**What you are asked to do**
Since the pictures are not wanted, copy only the text of every record exactly.

**The data**
#####

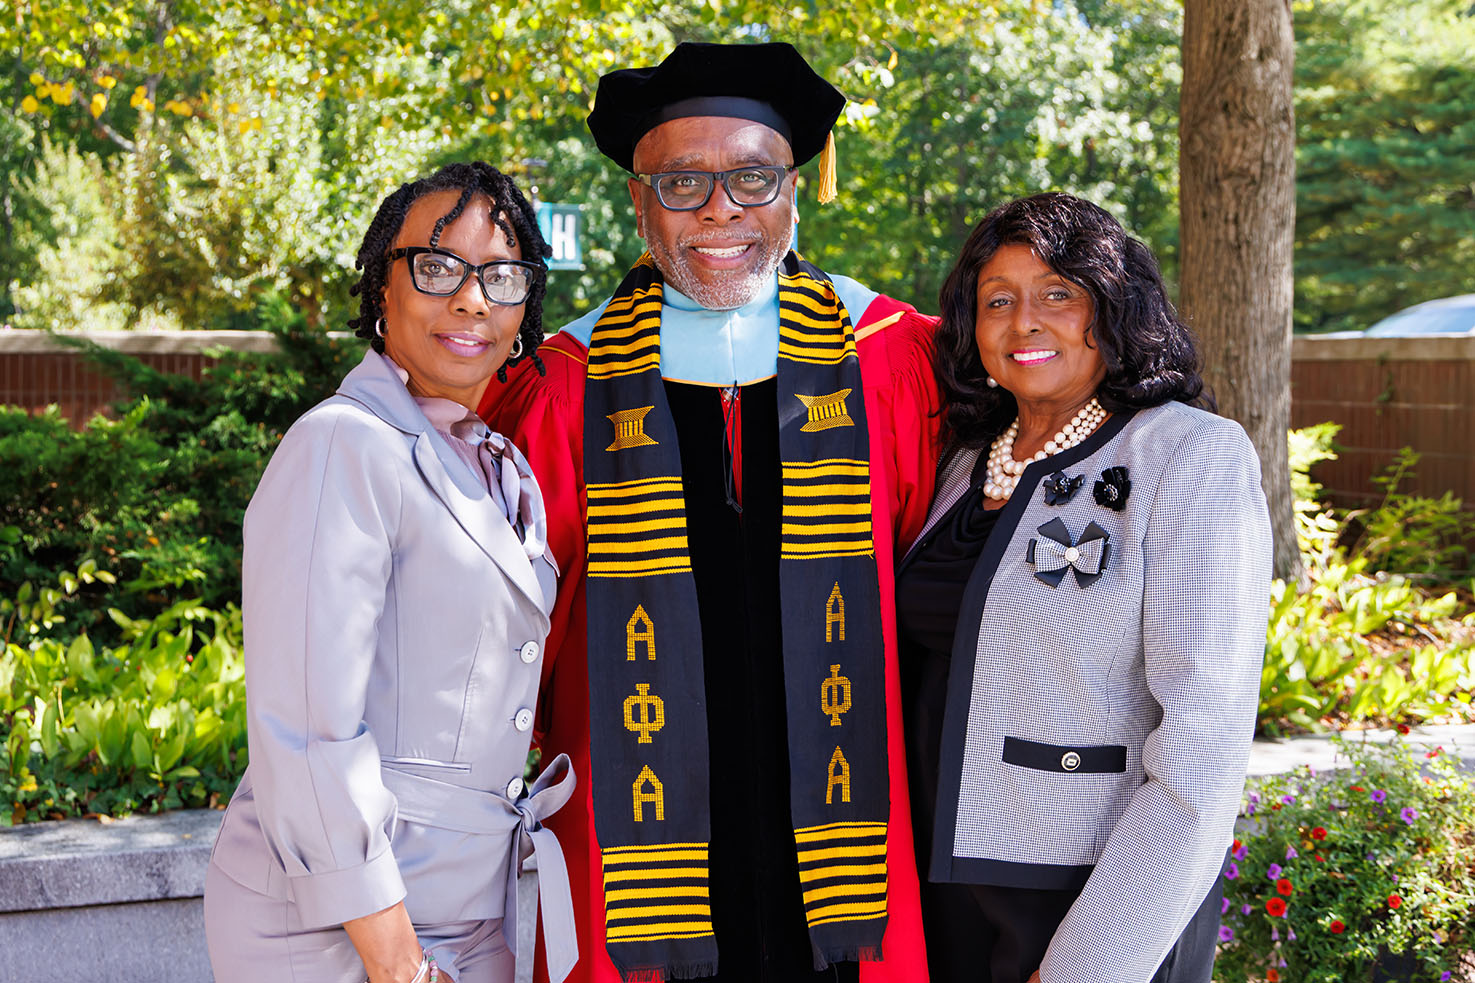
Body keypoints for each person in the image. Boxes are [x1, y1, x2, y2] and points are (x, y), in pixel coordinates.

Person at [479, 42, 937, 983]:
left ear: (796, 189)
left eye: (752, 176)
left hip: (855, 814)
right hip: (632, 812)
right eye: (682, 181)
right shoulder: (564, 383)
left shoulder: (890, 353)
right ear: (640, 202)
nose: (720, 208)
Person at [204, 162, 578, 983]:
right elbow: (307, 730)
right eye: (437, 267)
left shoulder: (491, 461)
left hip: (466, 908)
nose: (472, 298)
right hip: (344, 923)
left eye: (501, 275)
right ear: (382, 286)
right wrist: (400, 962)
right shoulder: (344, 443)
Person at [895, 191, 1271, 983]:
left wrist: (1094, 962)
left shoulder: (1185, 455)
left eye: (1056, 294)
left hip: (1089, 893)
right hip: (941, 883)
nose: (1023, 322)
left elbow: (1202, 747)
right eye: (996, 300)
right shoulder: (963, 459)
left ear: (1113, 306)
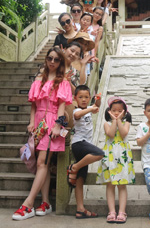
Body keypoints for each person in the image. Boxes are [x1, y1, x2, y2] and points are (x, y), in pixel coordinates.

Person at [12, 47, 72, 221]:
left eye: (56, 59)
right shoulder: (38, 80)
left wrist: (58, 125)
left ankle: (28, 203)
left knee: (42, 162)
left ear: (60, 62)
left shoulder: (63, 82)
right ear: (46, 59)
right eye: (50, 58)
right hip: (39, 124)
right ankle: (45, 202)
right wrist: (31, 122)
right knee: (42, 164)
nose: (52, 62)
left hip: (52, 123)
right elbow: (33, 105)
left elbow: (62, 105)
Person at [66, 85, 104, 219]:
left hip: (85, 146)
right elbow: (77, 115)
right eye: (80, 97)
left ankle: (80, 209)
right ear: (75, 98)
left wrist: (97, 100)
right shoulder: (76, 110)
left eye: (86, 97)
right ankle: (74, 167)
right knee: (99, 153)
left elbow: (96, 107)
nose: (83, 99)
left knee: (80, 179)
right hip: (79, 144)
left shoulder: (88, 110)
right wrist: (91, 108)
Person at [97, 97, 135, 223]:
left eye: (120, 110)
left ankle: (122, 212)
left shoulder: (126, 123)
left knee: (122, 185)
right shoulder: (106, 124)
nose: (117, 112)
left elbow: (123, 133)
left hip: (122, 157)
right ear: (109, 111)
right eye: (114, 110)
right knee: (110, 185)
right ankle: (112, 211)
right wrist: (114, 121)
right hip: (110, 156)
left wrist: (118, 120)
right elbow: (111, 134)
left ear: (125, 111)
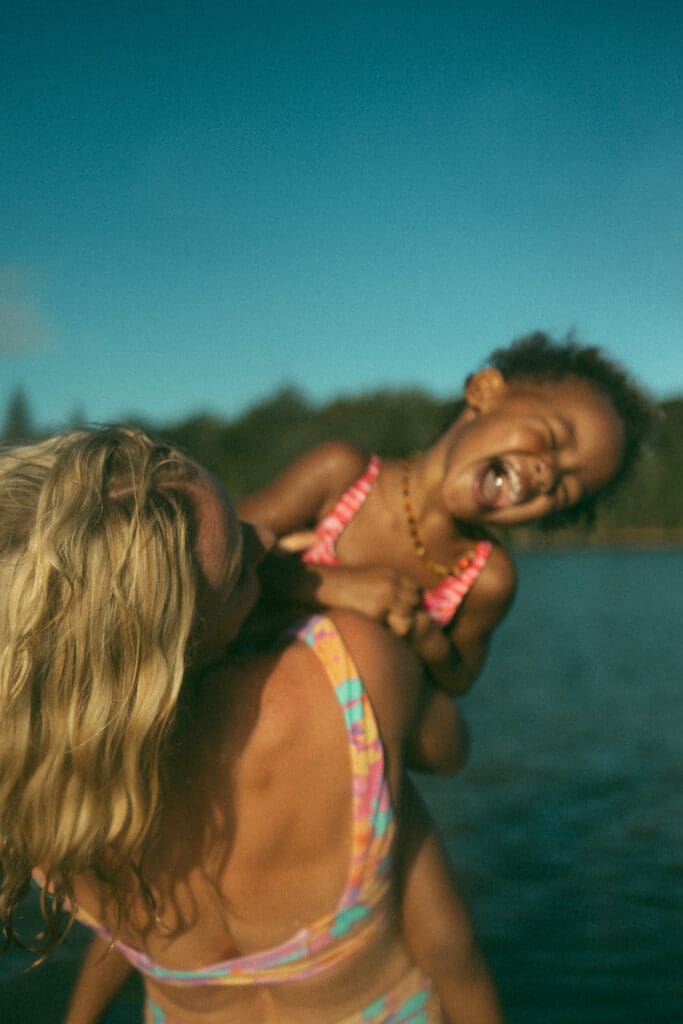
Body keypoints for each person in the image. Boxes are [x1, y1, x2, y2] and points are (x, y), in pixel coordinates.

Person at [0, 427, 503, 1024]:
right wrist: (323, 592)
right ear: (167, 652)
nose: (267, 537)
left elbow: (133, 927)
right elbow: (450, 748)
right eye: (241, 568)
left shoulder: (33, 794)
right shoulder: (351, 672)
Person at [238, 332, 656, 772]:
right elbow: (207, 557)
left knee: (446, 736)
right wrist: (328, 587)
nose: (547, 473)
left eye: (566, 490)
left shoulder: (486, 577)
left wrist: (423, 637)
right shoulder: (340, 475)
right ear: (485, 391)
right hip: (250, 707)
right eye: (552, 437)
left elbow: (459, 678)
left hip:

#####

**Task result**
Body keypoints for each person in the image. Boxes are [x1, y1, x2, y2] and points are (x, y), in pixel coordinates.

Person at [479, 42, 937, 983]:
left ear: (796, 189)
left eye: (752, 176)
left hip: (855, 814)
right hip: (632, 812)
right eye: (682, 181)
right shoulder: (564, 383)
left shoulder: (890, 353)
right ear: (640, 202)
nose: (720, 208)
Person at [204, 162, 578, 983]:
right elbow: (307, 730)
right eye: (437, 267)
left shoulder: (491, 461)
left hip: (466, 908)
nose: (472, 298)
right hip: (344, 923)
left eye: (501, 275)
right ear: (382, 286)
right wrist: (400, 962)
right shoulder: (344, 443)
Person at [895, 191, 1271, 983]:
left wrist: (1094, 962)
left shoulder: (1185, 455)
left eye: (1056, 294)
left hip: (1089, 893)
right hip: (941, 883)
nose: (1023, 322)
left elbow: (1202, 747)
right eye: (996, 300)
right shoulder: (963, 459)
left ear: (1113, 306)
Body keypoints for each person in the image. Boxes are [x1, y1, x2, y2] and points are (x, y), in pixel coordinates.

Person at [12, 47, 72, 221]:
left eye: (56, 59)
right shoulder: (38, 80)
left wrist: (58, 125)
left ankle: (28, 203)
left knee: (42, 162)
left ear: (60, 62)
left shoulder: (63, 82)
right ear: (46, 59)
right eye: (50, 58)
right hip: (39, 124)
right ankle: (45, 202)
right wrist: (31, 122)
right knee: (42, 164)
nose: (52, 62)
left hip: (52, 123)
right elbow: (33, 105)
left elbow: (62, 105)
Person at [66, 85, 104, 219]:
left hip: (85, 146)
right elbow: (77, 115)
right eye: (80, 97)
left ankle: (80, 209)
right ear: (75, 98)
left wrist: (97, 100)
right shoulder: (76, 110)
left eye: (86, 97)
right ankle: (74, 167)
right knee: (99, 153)
left elbow: (96, 107)
nose: (83, 99)
left knee: (80, 179)
right hip: (79, 144)
left shoulder: (88, 110)
right wrist: (91, 108)
Person at [97, 97, 135, 223]:
left eye: (120, 110)
left ankle: (122, 212)
left shoulder: (126, 123)
left knee: (122, 185)
right shoulder: (106, 124)
nose: (117, 112)
left elbow: (123, 133)
left hip: (122, 157)
right ear: (109, 111)
right eye: (114, 110)
right knee: (110, 185)
right ankle: (112, 211)
right wrist: (114, 121)
right hip: (110, 156)
left wrist: (118, 120)
right elbow: (111, 134)
left ear: (125, 111)
Body keypoints for each person in the image. Boxes are [x1, y1, x2, y2] and points are (x, y), in pixel coordinates.

Person at [0, 427, 503, 1024]:
right wrist: (323, 592)
right ear: (167, 652)
nose: (267, 537)
left elbow: (133, 927)
right elbow: (450, 748)
right eye: (241, 568)
left shoulder: (33, 794)
right shoulder: (351, 672)
Person at [238, 332, 656, 772]:
right elbow: (207, 557)
left knee: (446, 736)
right wrist: (328, 587)
nose: (547, 473)
left eye: (566, 490)
left shoulder: (486, 577)
left wrist: (423, 637)
right shoulder: (340, 475)
right ear: (485, 391)
right hip: (250, 707)
right eye: (552, 437)
left elbow: (459, 678)
left hip:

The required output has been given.